***** DOCUMENT EXCERPT

Sunday, April 03, 2005

~moody moody~
Today already sunday le... I am at his house now.. to help Toro to pack his thingy to prepare to go TW.. heart began to sank.. cannot hide anymore le.. the fact he is leaving can no more avoid le.. the topic of "when he come back, is both of us dun wish to talk about now" cos we both cannot and dun dare to foresee what will happen and turn out when he come back... we both understand..
One Week = 7 days
Six Weeks = 6 X 7
= 42 days
This is what we were chatting just now... and tears just come out.. why? at that moment was playing "tong hua" and i guess after he had read my blog from starting till now.. guess he understand i am looking for a Prince... A Prince to be with me.. This stupid Princess...
I know his thinking bah... and i start to cry as time is a thingy that is playing us ... and my mind was in a mess.. "she bu de ta de li kai", also when he come back i really scare what might have happen... dun wanna say out i dun bear his leaving cos i know.. the more i say about my unbearable.. the more he be more sad he be leaving me in.. two days time... *sob* (-_-)
~things that i want to tell you~
Was hoping when you are oversea, you are still able to see my blog.. cos i hope to say out whatever is happening around me all written in my blog so you be able to read it even you are far from me phyiscally.. but do remember k.. no matter how far we are, we are still sharing the same sky and looking at the same star ... (*_^) I hope nothing will be changing after you come back.. those attidude and lots of lots of more thingy k... Promise me!!!
I am not good at saying out my feeling through talking.. now.. writing a blog i am blur too.. mind is blank dunno what to say... well like what everyone who cares will say.. Take care of yourself..dun worry about us when you come back we will still be in a piece.. i hope you be fine too k.. take note of everything you do i hope when you come back you have lots and lots of things to tell me.. i like story k.. and something more what i will tell you is.. dun forget to write report wor.. what you do there i WANT a REPORT.. lol (^_^) just joking..!! hope you are laughing rather than unhappines feeling your face while you are reading this... (^_*)
Remember I like to see you smile too!!!

**********

_PARTS OF THE EXERCISE_:
(a) Answer these questions about the blog post:
(i) How many days do six weeks come to?
(ii) What song was playing when the tears came?
(iii) What does the writer say she wants from him about what he does there?
(b) Update the blog post by rewriting it from "Sunday, April 03, 2005" to "This stupid Princess...", replacing "Toro" with "Tomo".
(c) In the blog post, why doesn't the writer say out loud that she can't bear his leaving?

***** INFORMATION GIVEN

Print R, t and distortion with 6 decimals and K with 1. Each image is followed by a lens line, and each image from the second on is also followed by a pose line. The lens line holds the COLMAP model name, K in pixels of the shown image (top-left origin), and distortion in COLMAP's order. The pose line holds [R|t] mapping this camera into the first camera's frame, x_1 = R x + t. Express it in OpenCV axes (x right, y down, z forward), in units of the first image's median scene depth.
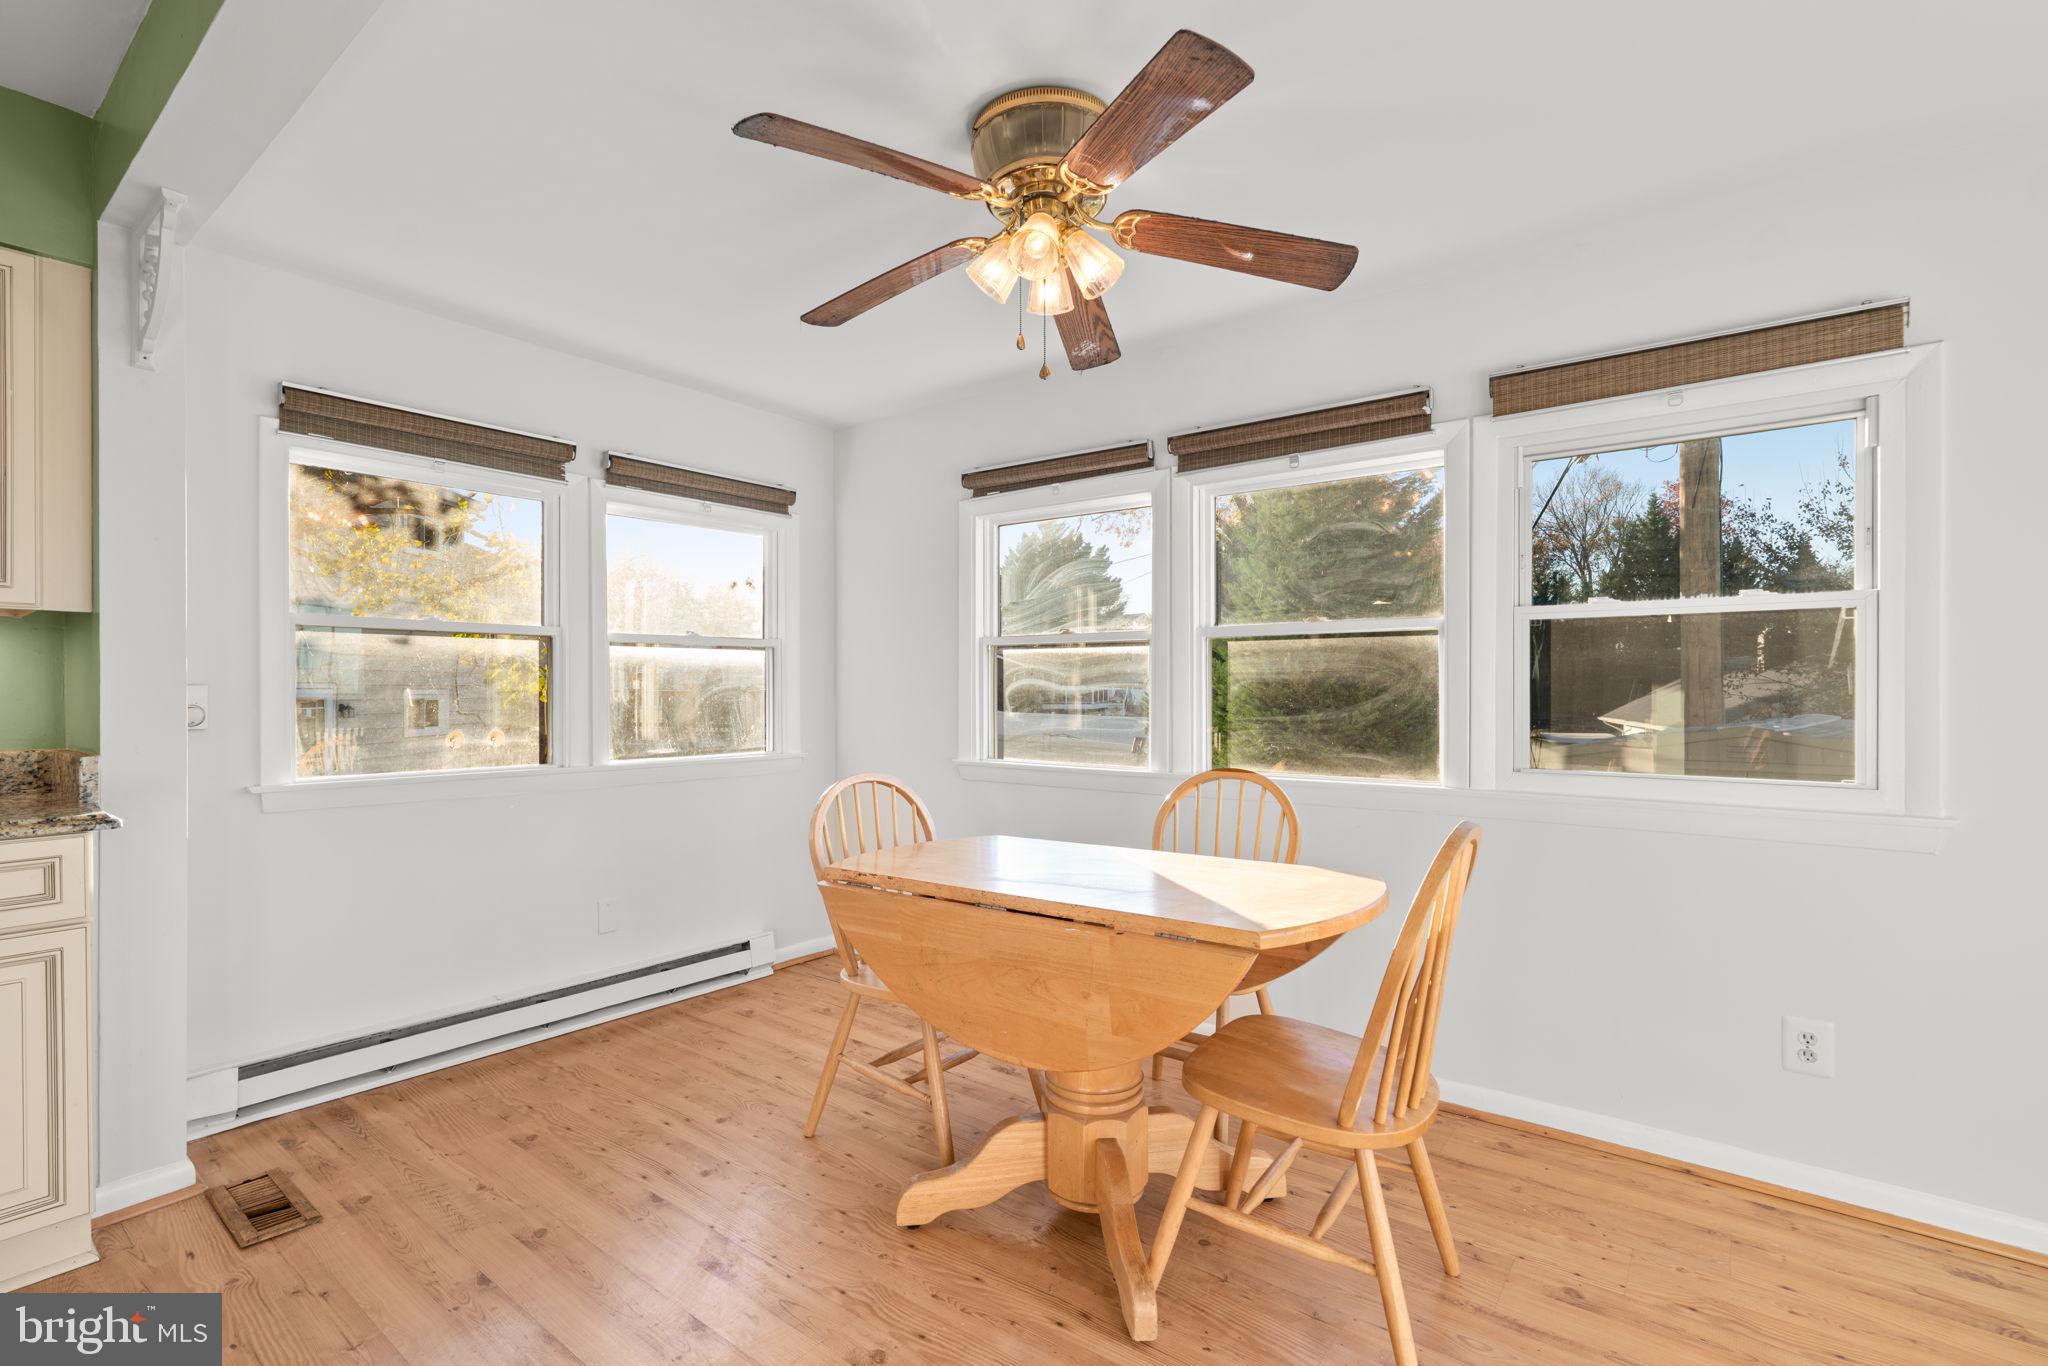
lens RADIAL K [[937.0, 0, 1060.0], [0, 937.0, 693.6], [0, 0, 1]] dist [-0.007845, 0.003242]
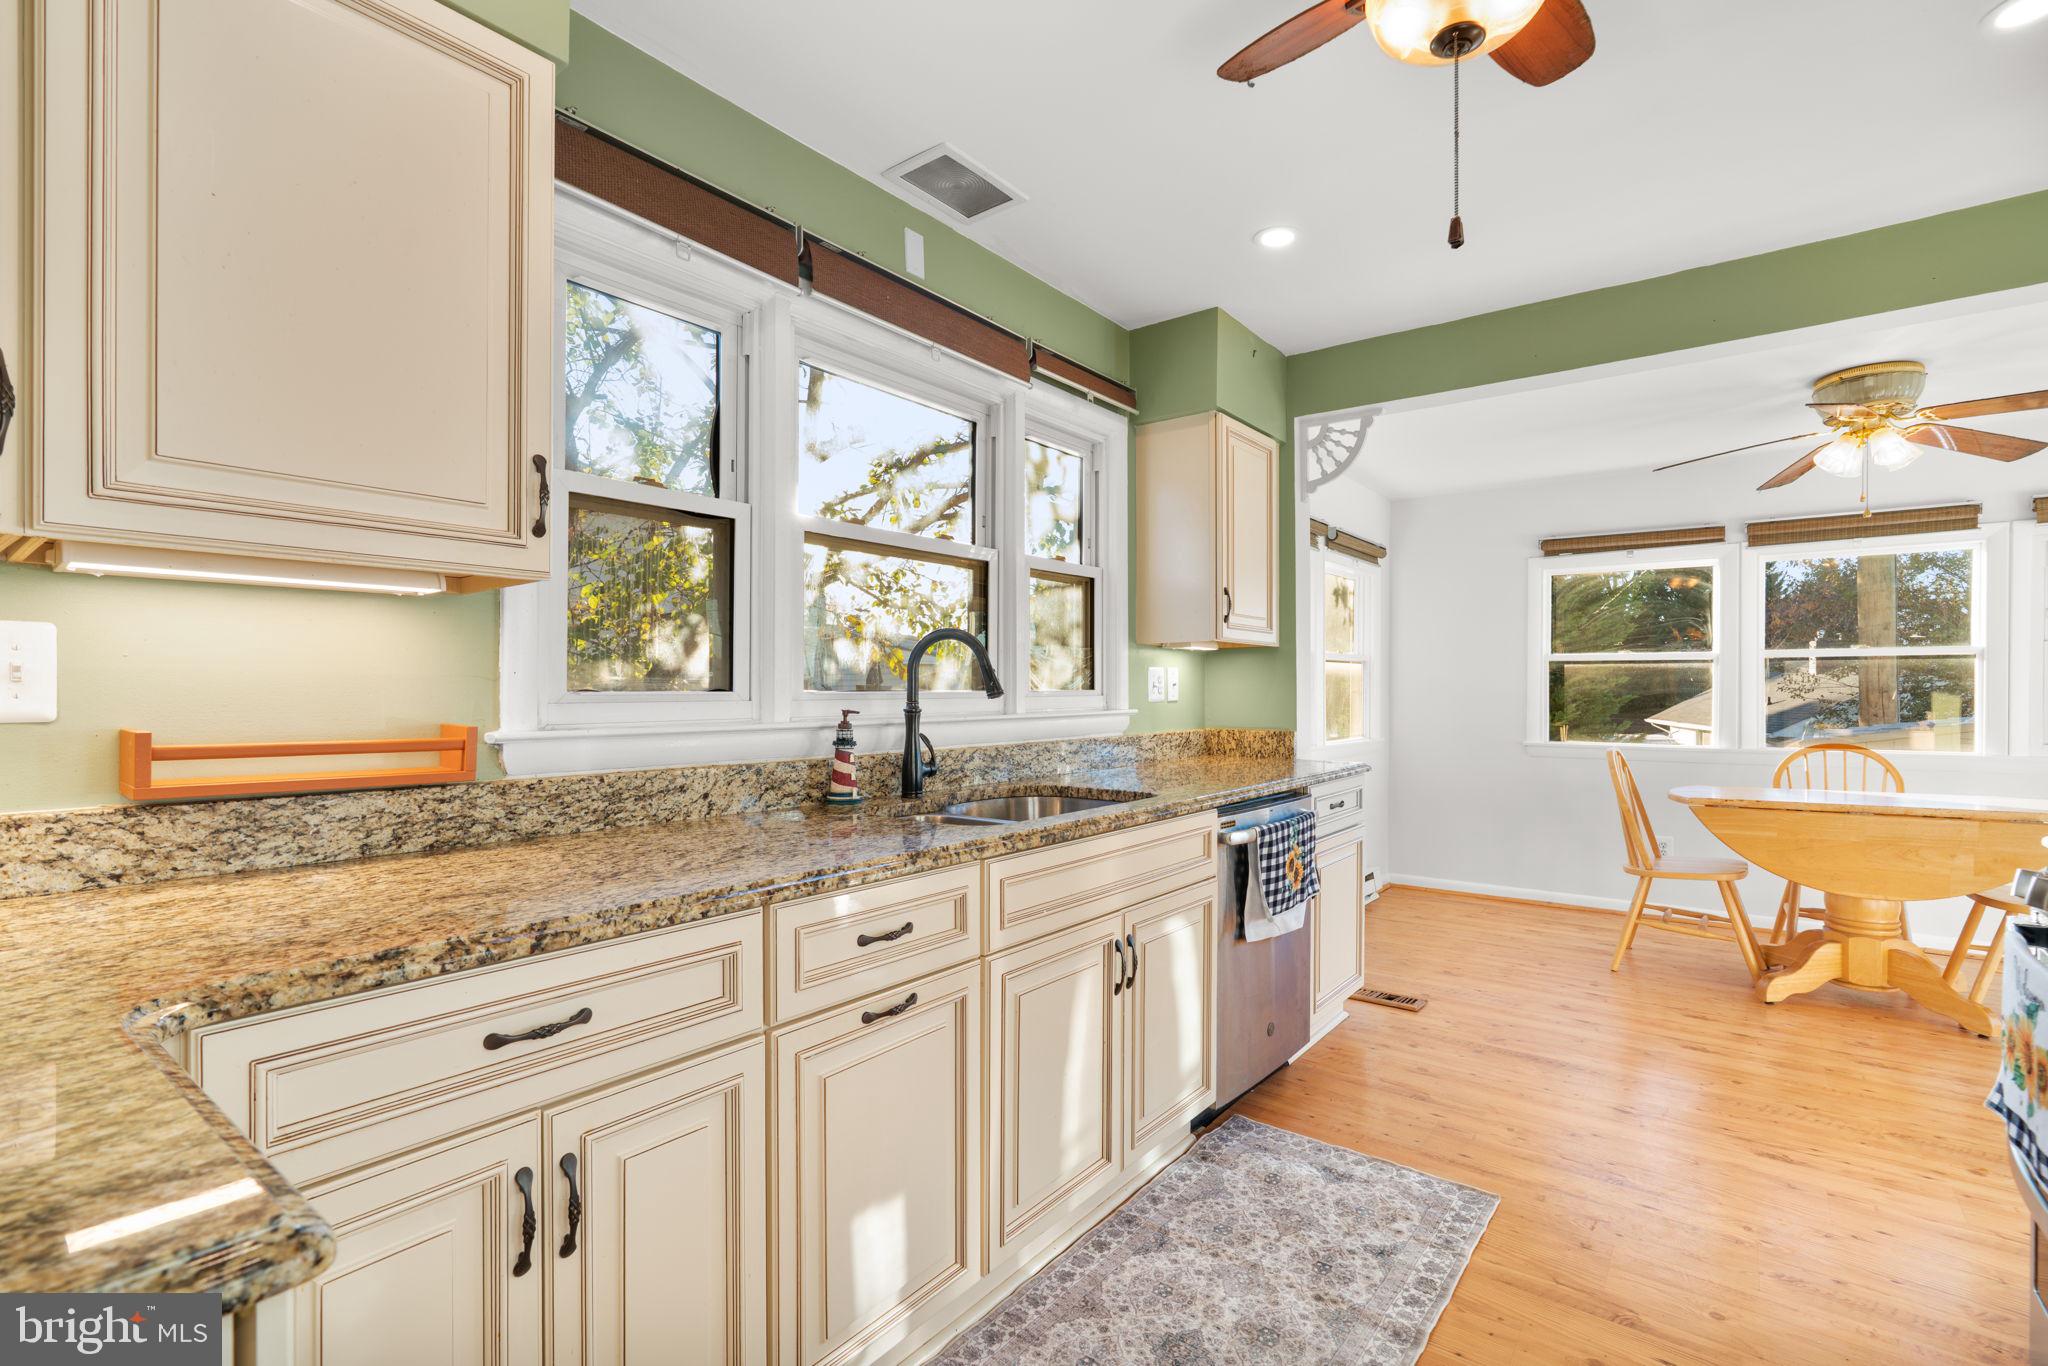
lens RADIAL K [[937.0, 0, 1040.1], [0, 937.0, 687.7], [0, 0, 1]] dist [-0.007845, 0.003242]
pose [[0.999982, 0.002061, 0.005576, -1.166987], [-0.002013, 0.999960, -0.008661, 0.004007], [-0.005594, 0.008650, 0.999947, -0.551820]]
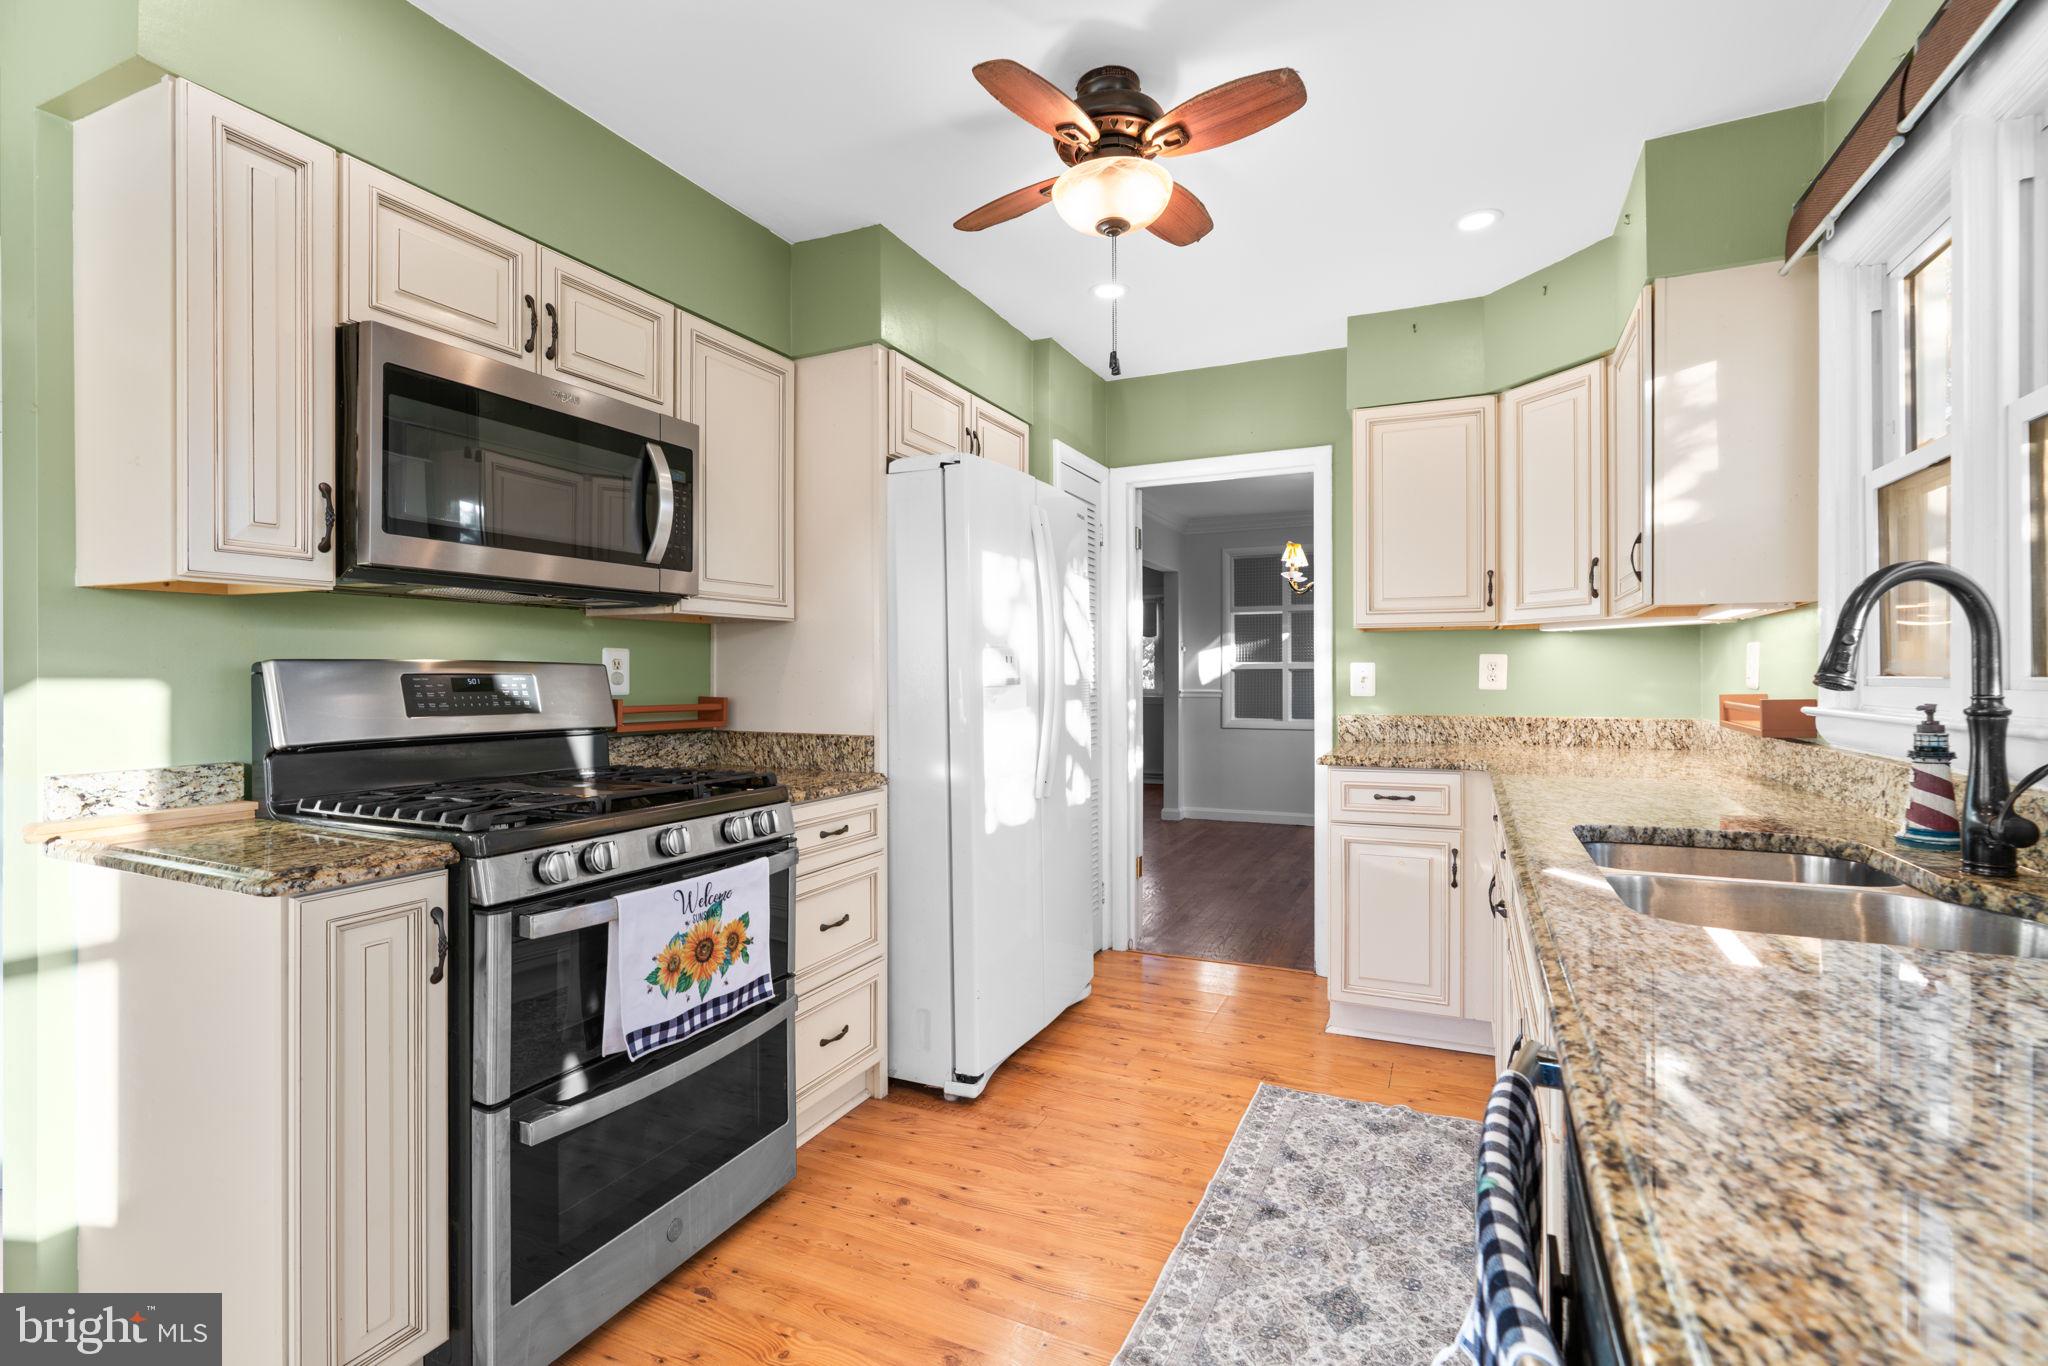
lens RADIAL K [[937.0, 0, 1029.0], [0, 937.0, 669.8], [0, 0, 1]] dist [-0.007845, 0.003242]
pose [[-0.976437, 0.001044, -0.215798, -0.694099], [0.000372, 0.999995, 0.003156, -0.007556], [0.215800, 0.003001, -0.976433, 0.712720]]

**********

_ANSWERS TO THE EXERCISE_:
(a)
(i) 42 days.
(ii) "tong hua."
(iii) A report.

(b)
Sunday, April 03, 2005

~moody moody~
Today already sunday le... I am at his house now.. to help Tomo to pack his thingy to prepare to go TW.. heart began to sank.. cannot hide anymore le.. the fact he is leaving can no more avoid le.. the topic of "when he come back, is both of us dun wish to talk about now" cos we both cannot and dun dare to foresee what will happen and turn out when he come back... we both understand..
One Week = 7 days
Six Weeks = 6 X 7
= 42 days
This is what we were chatting just now... and tears just come out.. why? at that moment was playing "tong hua" and i guess after he had read my blog from starting till now.. guess he understand i am looking for a Prince... A Prince to be with me.. This stupid Princess...

(c) She knows that the more she talks about how unbearable it is, the sadder he will be about leaving her in two days' time.